• **What you have to do**
Give back exactly the lines of the data below, starting with the line that has "заболевания, выявление наследственной" and going on through the line that has "vilket säkerställer säkerhet och".

• **Supplied material**
# # # # #

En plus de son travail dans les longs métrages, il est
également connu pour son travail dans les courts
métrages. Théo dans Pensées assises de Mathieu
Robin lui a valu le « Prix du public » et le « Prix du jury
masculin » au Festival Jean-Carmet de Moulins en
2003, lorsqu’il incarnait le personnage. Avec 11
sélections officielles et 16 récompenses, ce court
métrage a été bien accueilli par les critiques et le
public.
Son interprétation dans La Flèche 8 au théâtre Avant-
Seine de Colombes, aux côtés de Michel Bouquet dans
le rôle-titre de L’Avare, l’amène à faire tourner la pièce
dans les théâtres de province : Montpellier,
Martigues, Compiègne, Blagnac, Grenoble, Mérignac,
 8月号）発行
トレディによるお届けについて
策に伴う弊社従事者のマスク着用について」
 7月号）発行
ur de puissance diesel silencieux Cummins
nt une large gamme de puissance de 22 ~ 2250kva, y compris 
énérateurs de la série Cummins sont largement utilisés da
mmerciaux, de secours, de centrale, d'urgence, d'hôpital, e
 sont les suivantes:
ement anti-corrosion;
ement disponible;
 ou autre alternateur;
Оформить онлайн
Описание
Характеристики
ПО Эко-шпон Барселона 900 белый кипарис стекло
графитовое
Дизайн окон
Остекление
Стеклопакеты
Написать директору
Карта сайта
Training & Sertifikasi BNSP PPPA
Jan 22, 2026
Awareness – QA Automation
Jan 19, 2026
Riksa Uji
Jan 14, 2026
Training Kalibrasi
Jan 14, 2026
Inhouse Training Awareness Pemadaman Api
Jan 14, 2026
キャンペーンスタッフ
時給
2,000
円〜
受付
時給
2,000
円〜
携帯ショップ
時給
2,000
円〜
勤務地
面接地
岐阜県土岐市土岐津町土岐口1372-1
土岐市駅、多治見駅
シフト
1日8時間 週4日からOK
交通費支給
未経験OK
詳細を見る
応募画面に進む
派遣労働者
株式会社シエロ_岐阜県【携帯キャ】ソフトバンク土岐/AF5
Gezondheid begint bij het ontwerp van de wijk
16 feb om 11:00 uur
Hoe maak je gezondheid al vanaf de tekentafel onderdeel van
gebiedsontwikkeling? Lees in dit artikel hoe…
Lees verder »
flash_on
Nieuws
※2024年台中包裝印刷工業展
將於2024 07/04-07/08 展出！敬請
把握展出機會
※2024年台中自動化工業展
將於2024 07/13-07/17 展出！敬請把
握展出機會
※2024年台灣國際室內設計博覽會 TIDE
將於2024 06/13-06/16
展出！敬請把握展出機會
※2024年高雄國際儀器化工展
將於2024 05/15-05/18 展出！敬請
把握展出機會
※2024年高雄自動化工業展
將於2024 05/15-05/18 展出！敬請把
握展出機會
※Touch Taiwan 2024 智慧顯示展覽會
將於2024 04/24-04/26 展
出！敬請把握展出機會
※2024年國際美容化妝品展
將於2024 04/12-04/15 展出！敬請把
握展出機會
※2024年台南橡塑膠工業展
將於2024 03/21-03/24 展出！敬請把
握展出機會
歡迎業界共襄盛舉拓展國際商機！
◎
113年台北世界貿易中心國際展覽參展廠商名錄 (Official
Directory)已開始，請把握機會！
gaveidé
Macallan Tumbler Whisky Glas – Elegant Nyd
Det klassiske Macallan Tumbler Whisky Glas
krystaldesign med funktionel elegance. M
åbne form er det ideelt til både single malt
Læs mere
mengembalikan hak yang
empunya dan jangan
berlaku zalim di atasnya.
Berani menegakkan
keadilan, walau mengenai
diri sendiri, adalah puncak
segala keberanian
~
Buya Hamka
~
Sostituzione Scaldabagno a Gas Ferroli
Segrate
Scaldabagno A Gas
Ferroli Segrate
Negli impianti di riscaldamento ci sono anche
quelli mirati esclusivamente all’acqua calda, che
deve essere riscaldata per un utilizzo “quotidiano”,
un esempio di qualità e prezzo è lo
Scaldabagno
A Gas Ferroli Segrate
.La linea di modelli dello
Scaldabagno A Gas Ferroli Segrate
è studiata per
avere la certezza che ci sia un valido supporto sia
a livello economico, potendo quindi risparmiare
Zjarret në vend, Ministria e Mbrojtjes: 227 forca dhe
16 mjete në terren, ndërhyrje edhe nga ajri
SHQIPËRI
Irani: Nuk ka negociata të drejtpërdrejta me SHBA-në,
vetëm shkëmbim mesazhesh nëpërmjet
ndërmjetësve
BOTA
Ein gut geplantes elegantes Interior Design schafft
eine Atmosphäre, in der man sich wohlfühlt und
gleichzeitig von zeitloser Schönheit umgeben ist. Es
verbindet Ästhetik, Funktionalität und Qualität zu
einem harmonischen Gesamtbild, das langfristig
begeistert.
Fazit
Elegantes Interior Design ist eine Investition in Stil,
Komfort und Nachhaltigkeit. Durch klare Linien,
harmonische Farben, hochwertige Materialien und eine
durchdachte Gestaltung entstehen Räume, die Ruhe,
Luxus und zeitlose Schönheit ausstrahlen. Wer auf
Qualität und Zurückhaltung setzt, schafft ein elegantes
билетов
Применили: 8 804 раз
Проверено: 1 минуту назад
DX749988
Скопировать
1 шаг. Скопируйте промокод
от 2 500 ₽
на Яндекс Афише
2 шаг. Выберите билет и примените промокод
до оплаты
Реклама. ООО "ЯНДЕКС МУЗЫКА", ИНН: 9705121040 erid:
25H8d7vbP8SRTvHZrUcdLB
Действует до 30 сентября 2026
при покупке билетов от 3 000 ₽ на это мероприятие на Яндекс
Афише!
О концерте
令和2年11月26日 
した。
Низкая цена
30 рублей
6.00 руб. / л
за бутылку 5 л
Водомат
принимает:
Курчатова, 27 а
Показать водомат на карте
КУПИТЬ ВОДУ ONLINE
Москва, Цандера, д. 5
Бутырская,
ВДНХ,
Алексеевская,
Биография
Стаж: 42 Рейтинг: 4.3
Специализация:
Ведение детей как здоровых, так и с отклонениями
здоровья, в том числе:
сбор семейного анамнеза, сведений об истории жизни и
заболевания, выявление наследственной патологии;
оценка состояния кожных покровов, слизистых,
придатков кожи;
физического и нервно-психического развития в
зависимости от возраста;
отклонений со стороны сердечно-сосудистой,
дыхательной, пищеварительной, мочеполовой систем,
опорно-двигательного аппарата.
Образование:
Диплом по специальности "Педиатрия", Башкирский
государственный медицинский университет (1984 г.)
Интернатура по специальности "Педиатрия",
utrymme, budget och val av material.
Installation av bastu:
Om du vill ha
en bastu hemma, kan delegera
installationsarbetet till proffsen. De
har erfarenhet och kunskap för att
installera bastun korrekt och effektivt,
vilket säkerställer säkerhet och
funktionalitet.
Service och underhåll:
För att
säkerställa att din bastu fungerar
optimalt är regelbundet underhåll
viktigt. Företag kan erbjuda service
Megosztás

# # # # #

• **Written answer**
заболевания, выявление наследственной патологии;
оценка состояния кожных покровов, слизистых,
придатков кожи;
физического и нервно-психического развития в
зависимости от возраста;
отклонений со стороны сердечно-сосудистой,
дыхательной, пищеварительной, мочеполовой систем,
опорно-двигательного аппарата.
Образование:
Диплом по специальности "Педиатрия", Башкирский
государственный медицинский университет (1984 г.)
Интернатура по специальности "Педиатрия",
utrymme, budget och val av material.
Installation av bastu:
Om du vill ha
en bastu hemma, kan delegera
installationsarbetet till proffsen. De
har erfarenhet och kunskap för att
installera bastun korrekt och effektivt,
vilket säkerställer säkerhet och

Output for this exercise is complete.